Cette même année, cinq autres entreprises chinoises, dont trois qui s’étaient déjà distinguées en 2017, sont prises en flagrant délit. Leurs catalogues font la promotion de boucliers de bras ou de boucliers ronds, tous deux équipés de pointes métalliques. Informé par Amnesty International, le préfet Jounot les fait retirer des stands.

Promouvoir un traité international

En 2021, RAS. Mais deux ans plus tard, en novembre lors de la dernière édition de Milipol, rebelote et dix de der ! Désormais accompagnée d’Omega, Amnesty International débusque des entreprises chinoises en train de promouvoir sur catalogue des matraques à pointes et des boucliers de bras à pointes, des entraves aux jambes reliées à des menottes… « Ces produits sont illégaux. Leur promotion est illégale. Et malgré cela, les entreprises chinoises tentent quand même le coup. Aussi incroyable que cela puisse paraître, elles n’en ont rien à faire de la réglementation », enrage Aymeric Elluin.

Force est donc de constater que la batterie de moyens déployés par Civipol n’empêche pas la présence de certains équipements ou matériels dans des catalogues. Par ailleurs, Amnesty International et Omega souhaiteraient que soient interdits des produits autorisés par le ­règlement européen. Il s’agit notamment de matraques électriques, de pistolets paralysants électriques, de projectiles à impact cinétique multiple et de lanceurs à canons multiples qui ont été commercialisés à Milipol par des entreprises françaises, tchèques, italiennes, turques, sud-coréennes et américaines. « Première étape, il faut renforcer immédiatement le règlement anti-torture de l’UE afin d’interdire le commerce de tous les équipements intrinsèquement abusifs identifiés en octobre dernier par la rapporteuse spéciale de l’Onu1, insiste le Dr Michael Crowley, chercheur à l’Omega Research Foundation. L’étape suivante consiste à promouvoir un traité international sur le commerce sans torture au niveau des Nations unies qui sera juridiquement contraignant. » En attendant, les deux ONG continueront d’inspecter les stands du Milipol 2025. 

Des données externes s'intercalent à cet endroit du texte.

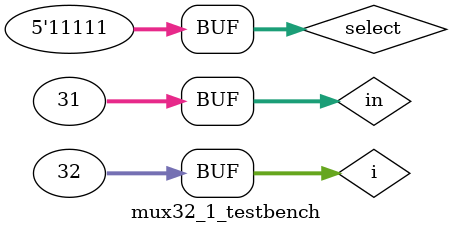
<source format=sv>

`timescale 1ps / 1ps
module multiplexor32to1(in, out, select);
	input logic [31:0] in;
	input logic [4:0] select;
	output logic out;
	
	logic[1:0] outputs;
	
	multiplexor16to1 m1 (in[15:0], outputs[0], select[3:0]);
	multiplexor16to1 m2 (in[31:16], outputs[1], select[3:0]);
	multiplexor2to1 m3 (outputs, out, select[4]);
endmodule

module mux32_1_testbench();     
  logic [31:0]  in;  
  logic [4:0] select;
  logic  out;      
       
  mux32_1 dut (in, out, select);      
     
  integer i;   
  initial begin   
    for(i=0; i<32; i++) begin   
      in[31:0]= i; select[4:0] = i; #10;
    end   
  end   
endmodule  
</source>
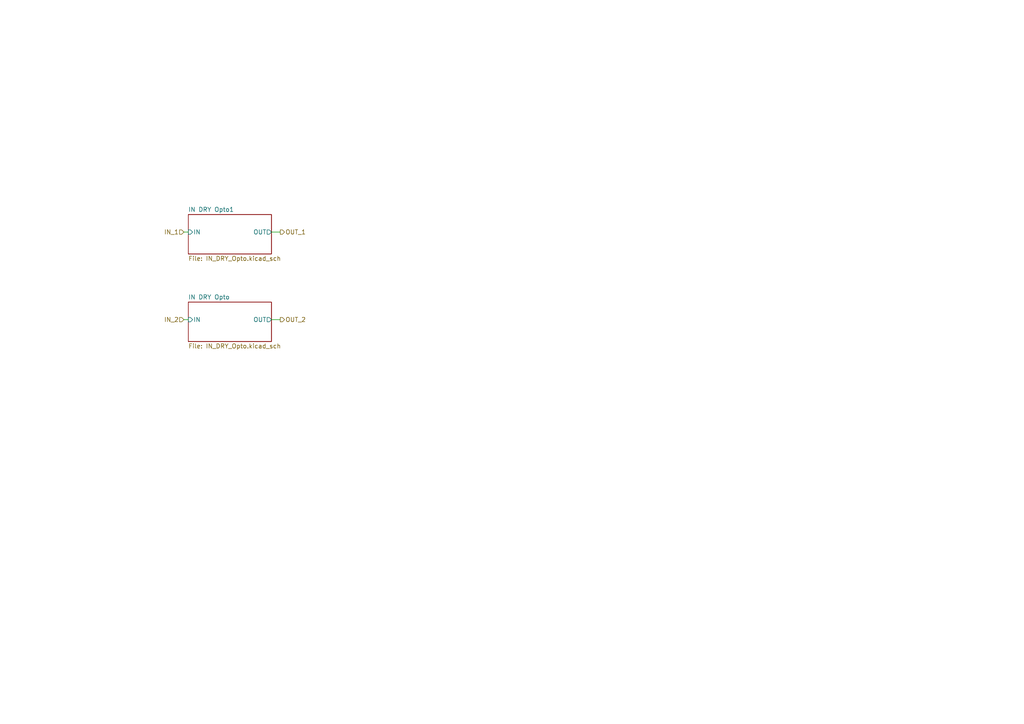
<source format=kicad_sch>
(kicad_sch
	(version 20250114)
	(generator "eeschema")
	(generator_version "9.0")
	(uuid "95b5ec86-542e-45b7-baa0-aa6269324e26")
	(paper "A4")
	(lib_symbols)
	(wire
		(pts
			(xy 53.34 67.31) (xy 54.61 67.31)
		)
		(stroke
			(width 0)
			(type default)
		)
		(uuid "59fcc9d9-3f96-4748-a890-d7eaa6584566")
	)
	(wire
		(pts
			(xy 78.74 92.71) (xy 81.28 92.71)
		)
		(stroke
			(width 0)
			(type default)
		)
		(uuid "83b99a25-99cc-435c-a527-b3162c41b774")
	)
	(wire
		(pts
			(xy 78.74 67.31) (xy 81.28 67.31)
		)
		(stroke
			(width 0)
			(type default)
		)
		(uuid "c61b3baa-1e23-45e7-a678-b343dd3625e1")
	)
	(wire
		(pts
			(xy 53.34 92.71) (xy 54.61 92.71)
		)
		(stroke
			(width 0)
			(type default)
		)
		(uuid "cb917290-338e-4183-842e-3d54d137a00d")
	)
	(hierarchical_label "OUT_2"
		(shape output)
		(at 81.28 92.71 0)
		(effects
			(font
				(size 1.27 1.27)
			)
			(justify left)
		)
		(uuid "1ea5c4b6-ad74-41d3-bf96-9b2925c03fd7")
	)
	(hierarchical_label "IN_2"
		(shape input)
		(at 53.34 92.71 180)
		(effects
			(font
				(size 1.27 1.27)
			)
			(justify right)
		)
		(uuid "7537f0a7-adba-42c7-9c76-64363484aaf2")
	)
	(hierarchical_label "IN_1"
		(shape input)
		(at 53.34 67.31 180)
		(effects
			(font
				(size 1.27 1.27)
			)
			(justify right)
		)
		(uuid "bf011d92-b661-4454-9ca6-94aa39c96aff")
	)
	(hierarchical_label "OUT_1"
		(shape output)
		(at 81.28 67.31 0)
		(effects
			(font
				(size 1.27 1.27)
			)
			(justify left)
		)
		(uuid "e354c98b-ca1f-4090-a8eb-94d2751f7ce9")
	)
	(sheet
		(at 54.61 62.23)
		(size 24.13 11.43)
		(exclude_from_sim no)
		(in_bom yes)
		(on_board yes)
		(dnp no)
		(fields_autoplaced yes)
		(stroke
			(width 0.1524)
			(type solid)
		)
		(fill
			(color 0 0 0 0.0000)
		)
		(uuid "1c6854fd-fd88-4f29-bf8b-bede240659d7")
		(property "Sheetname" "IN DRY Opto1"
			(at 54.61 61.5184 0)
			(effects
				(font
					(size 1.27 1.27)
				)
				(justify left bottom)
			)
		)
		(property "Sheetfile" "IN_DRY_Opto.kicad_sch"
			(at 54.61 74.2446 0)
			(effects
				(font
					(size 1.27 1.27)
				)
				(justify left top)
			)
		)
		(pin "IN" input
			(at 54.61 67.31 180)
			(uuid "6bc36c3e-7a43-4ee7-be99-9691710e718d")
			(effects
				(font
					(size 1.27 1.27)
				)
				(justify left)
			)
		)
		(pin "OUT" output
			(at 78.74 67.31 0)
			(uuid "de2cea43-6092-41b9-9ba8-17587a11d998")
			(effects
				(font
					(size 1.27 1.27)
				)
				(justify right)
			)
		)
		(instances
			(project "NIVARA"
				(path "/6298d7d5-28da-40bf-9586-24a8e5c02b82/7ff0dada-fc46-483c-91ad-b264be8c64cf/0f260378-83c0-4366-bf66-bb63726499fd"
					(page "19")
				)
			)
		)
	)
	(sheet
		(at 54.61 87.63)
		(size 24.13 11.43)
		(exclude_from_sim no)
		(in_bom yes)
		(on_board yes)
		(dnp no)
		(fields_autoplaced yes)
		(stroke
			(width 0.1524)
			(type solid)
		)
		(fill
			(color 0 0 0 0.0000)
		)
		(uuid "7f7e2be0-af35-4d7b-9517-c789a6ac11ce")
		(property "Sheetname" "IN DRY Opto"
			(at 54.61 86.9184 0)
			(effects
				(font
					(size 1.27 1.27)
				)
				(justify left bottom)
			)
		)
		(property "Sheetfile" "IN_DRY_Opto.kicad_sch"
			(at 54.61 99.6446 0)
			(effects
				(font
					(size 1.27 1.27)
				)
				(justify left top)
			)
		)
		(pin "IN" input
			(at 54.61 92.71 180)
			(uuid "78b461a2-3591-4e88-89a9-9c1a1a902668")
			(effects
				(font
					(size 1.27 1.27)
				)
				(justify left)
			)
		)
		(pin "OUT" output
			(at 78.74 92.71 0)
			(uuid "a9c767f2-c8ca-4f74-8895-0c7466bf97bf")
			(effects
				(font
					(size 1.27 1.27)
				)
				(justify right)
			)
		)
		(instances
			(project "NIVARA"
				(path "/6298d7d5-28da-40bf-9586-24a8e5c02b82/7ff0dada-fc46-483c-91ad-b264be8c64cf/0f260378-83c0-4366-bf66-bb63726499fd"
					(page "20")
				)
			)
		)
	)
)

</source>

1— En octobre 2023, Alice Edwards, rapporteuse de l’Onu spécialisée sur la torture, a réclamé l’interdiction de 20 « outils de torture modernes » utilisés par des forces e l’ordre à travers le monde, certains dignes des « tortionnaires du Moyen Âge ».

 

Plus de contrôles à Milipol

2006

Interdiction de l’importation ou de l’exportation de matériels pouvant servir à la torture par le Conseil de l’UE.

2016

Interdiction de la promotion de matériels pouvant servir à la torture par le Conseil de l’UE.

2017

Visite d’Aymeric Elluin au salon de Milipol.

2023

Omega Research Foundation et Amnesty International militent en faveur d’un traité international.